I’ll try to explain why.
The point is, when I was urban-homeless, making spaghetti
from leftovers was almost impossible. Oh, yes, there were
leftovers. I might have been able to eat at a free community
meal, and they might have had something like what I fixed
three days ago that “seeded” the spaghetti.
In fact that had been just exactly the sort of food I’ve
gotten at free community meals.
Being poor, I went to one of those stores where they specialize
in selling me packaged foods that haven’t been fully
unloaded from their boxes. Since I don’t mind the
clutter, I reap the savings! Such aesthetic neglect netted
me 12 ounces of meatballs PLUS two red bell peppers for
half what the meatballs alone would have cost me in a
neater store. I already had an unmarked pound of white
rice of undetermined extraction from a food bank. Pearls?
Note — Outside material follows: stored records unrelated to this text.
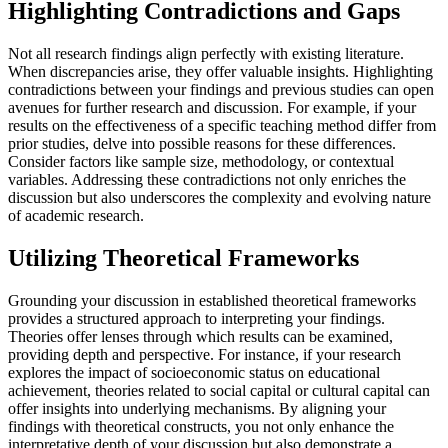
Highlighting Contradictions and Gaps
Not all research findings align perfectly with existing literature.
When discrepancies arise, they offer valuable insights. Highlighting
contradictions between your findings and previous studies can open
avenues for further research and discussion. For example, if your
results on the effectiveness of a specific teaching method differ from
prior studies, delve into possible reasons for these differences.
Consider factors like sample size, methodology, or contextual
variables. Addressing these contradictions not only enriches the
discussion but also underscores the complexity and evolving nature
of academic research.
Utilizing Theoretical Frameworks
Grounding your discussion in established theoretical frameworks
provides a structured approach to interpreting your findings.
Theories offer lenses through which results can be examined,
providing depth and perspective. For instance, if your research
explores the impact of socioeconomic status on educational
achievement, theories related to social capital or cultural capital can
offer insights into underlying mechanisms. By aligning your
findings with theoretical constructs, you not only enhance the
interpretative depth of your discussion but also demonstrate a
Peewees? I had 49 cents worth of tomato sauce and a yellow
onion.
The seed meal was that. A rice-meatball-tomato-sauce-onion
event. I’m not a great cook. I collect ingredients
to critical mass and combine with heat. Nevertheless,
cooking is extremely important to me. Assembling my own
food for my own consumption is a sacred act, even if I
do it badly, whether the results are edible or not.
Speaking of sacred acts, when I’m dead I want everyone
to eat domestic Limburger in memory of me. You don’t
have to do it every year. Once would be sufficient.
Actually, I was cooking as usual for both myself and Anitra
“On Whose Kitchen Floor I Have Sometimes Slept”
Freeman. Cooking food for her own consumption is NOT so
sacred an act for Anitra, so I get to do most of it and
hog all the cooking sacredness to myself, while she does
sacred emails.
Even with both of us eating it, the rice-meatball-etc.
event would not disappear. The meatball-onion-sauce was
half leftover. As I said, this could also have happened
at a community meal. They use cheap ingredients too. If
Anitra and I were still homeless, we could have been at
one of those meals and could have each had a half serving
of meatball-onion sauce left over, which we might have
dumped into a container and saved.
Then, we could have done much of what I did later. Since
more sauce was needed for spaghetti, we would have obtained
a can of spaghetti sauce. I got mine this time at a food
bank. When we were homeless, we would have got the spaghetti
sauce with food stamps. Since garlic was essential, we
would have bought one bulb of that vegetable variety,
peeled it, and stuck slices of it in our extra sauced
leftovers, using a sharp knife. I always had a sharp knife
when I was homeless.
Then what? The directions for making the spaghetti now
call for the heating of the meatball-laden sauce so as
to mellow the garlic and disseminate its flavor, and to
cook up a pot of spaghetti to put the sauce on. This means
boiling water.
Ouch. The army has heating pads for MREs that we could
have used in theory to heat the sauce, but they wouldn’t
boil water. Well, we could have built a fire. But you’d
be surprised how quickly the police show up when you build
an illegal fire anywhere in the city limits. They come
the quickest when you’re hungry or cold.
You’d think the military would hurry up and come
up with a flameless heater that our soldiers can use to
boil water, as opposed to just heat stuff up. I mean,
we’ve got a war every minute, let’s put our
wars to good use, spurring the technology that will make
being homeless bearable, since we will be draining our
country’s resources to make so much of it.
Then those of us in housing won’t be the only ones
who get to enjoy the thrill of making spaghetti from leftovers.